By asserting that procedures cannot be evaluated out of the context of their use, this standard puts assessment, teaching, and learning back together. It asserts that simply devising a more detailed or more complex test will not by itself result in a more valid assessment. If an assessment procedure has adverse motivational consequences for school communities, segments of school communities, or individuals, then the procedure is invalid.
Adverse consequences from assessment can arise in a variety of ways, such as in these examples:
- Assessment techniques that very publicly value only a narrow range of literacy activity or very controlling forms of reading and writing (as opposed to a more critical literacy) enforce a narrowing of the curriculum for students. This routinely occurs in the United States through high-stakes accountability testing. Classroom assessment practices can have the same effects, sometimes as a consequence of high-stakes testing practices. This occurs when, for example, classroom assessment focuses on worksheets and multiple-choice tests or when evaluative feedback on student writing focuses on spelling and grammar and not on students’ thinking, substantive content, or organization or when classroom assessment focuses centrally on reading speed.
- Institutionally enforced commercial assessments reduce available school resources for teachers to conduct more instructionally informative assessments.
- Reporting procedures that focus on ranking or rating rather than on performance draw learners’ attention away from the process of learning, reduce their notions of literacy acquisition to a simple linear continuum, disrupt collaborative learning communities, make students and teachers defensive, and thus inhibit learning.
This standard rejects the unfortunately common argument that a given test is valid in spite of the fact that its use has problematic consequences (e.g., placing a student in a program that does not serve her well). Inquiring into the effects of assessment practices is never simple. It should be ongoing, capitalizing on multiple data sources and multiple perspectives, always recognizing that these efforts are likely to raise value-laden conflicts, such as the tension between the public’s right to know and the preservation of conditions that will foster learning. This standard means that assessment information should not be used for judgmental or political purposes if that would be likely to cause harm to students or to the effectiveness of teachers or schools. Schools have a responsibility to report assessment results to parents in a way that will assist, not hinder, students’ learning and parents’ understanding.
It is commonplace to talk about different purposes for assessment and to invoke the principle that the assessment must match the purpose for which it is intended. In practice, this has been largely ignored. Test publishers make claims regarding the validity of their tests regardless of the use to which they are put. In light of what we have learned about the ways tests shape curricular decisions made about students by teachers, administrators, and policymakers, a “user beware” attitude is unacceptable within the framework of this standard. If assessments are to be used for high-stakes purposes such as holding people publicly accountable, then they should be fully consistent with, and not a shorthand for, the assessment procedures used to provide teachers and students with knowledge of progress in the classroom. They must recognize the complexity of literacy in today’s society (see standard 5) and reflect the curriculum.

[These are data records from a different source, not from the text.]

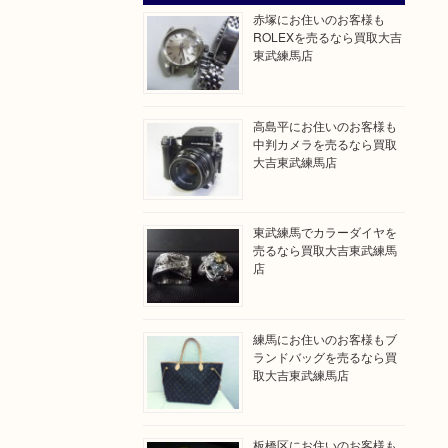
赤塚にお住いのお客様も
ROLEXを売るなら買取大吉
東武練馬店
高島平にお住いのお客様も
中判カメラを売るなら買取
大吉東武練馬店
東武練馬でカラーダイヤを
売るなら買取大吉東武練馬
店
練馬にお住いのお客様もブ
ランドバッグを売るなら買
取大吉東武練馬店
板橋区にお住いのお客様も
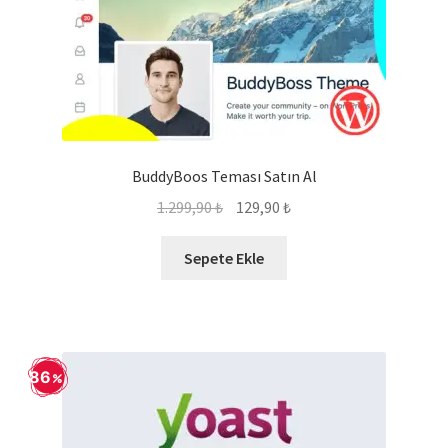
BuddyBoos Teması Satın Al
Orijinal
Şu
1.299,90
₺
129,90
₺
fiyat:
andaki
1.299,90 ₺.
fiyat:
Sepete Ekle
129,90 ₺.
86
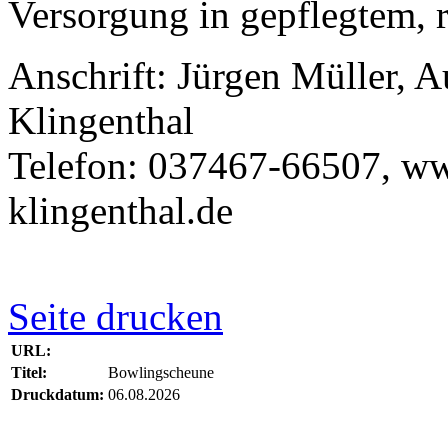
Versorgung in gepflegtem, 
Anschrift: Jürgen Müller, A
Klingenthal
Telefon: 037467-66507, w
klingenthal.de
Seite drucken
URL:
Titel:
Bowlingscheune
Druckdatum:
06.08.2026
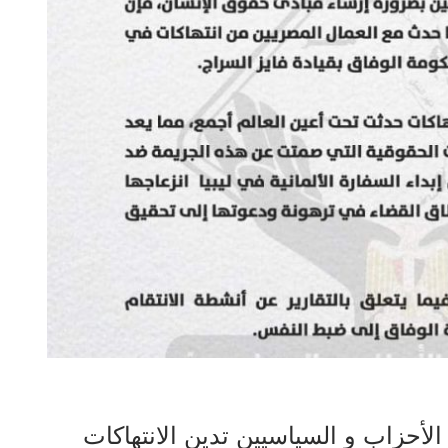
لأحزاب و السياسيين تدين الانتهاكات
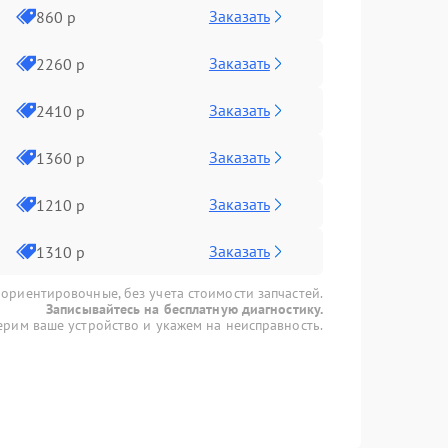
Заказать
860 р
Заказать
2260 р
Заказать
2410 р
Заказать
1360 р
Заказать
1210 р
Заказать
1310 р
 ориентировочные, без учета стоимости запчастей.
Записывайтесь на бесплатную диагностику.
рим ваше устройство и укажем на неисправность.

This standard has implications for our priorities when we choose assessment practices. For example, when a teacher observes and documents a student’s oral reading behaviors and uses that information to inform instruction, the data might not be as reliable, in a technical sense, as a norm-referenced test. However, in the context of the teacher’s professional knowledge, they are more likely to have productive consequences. Often assessments are chosen for technical measurement properties rather than for the likelihood of productive consequences for students and teachers.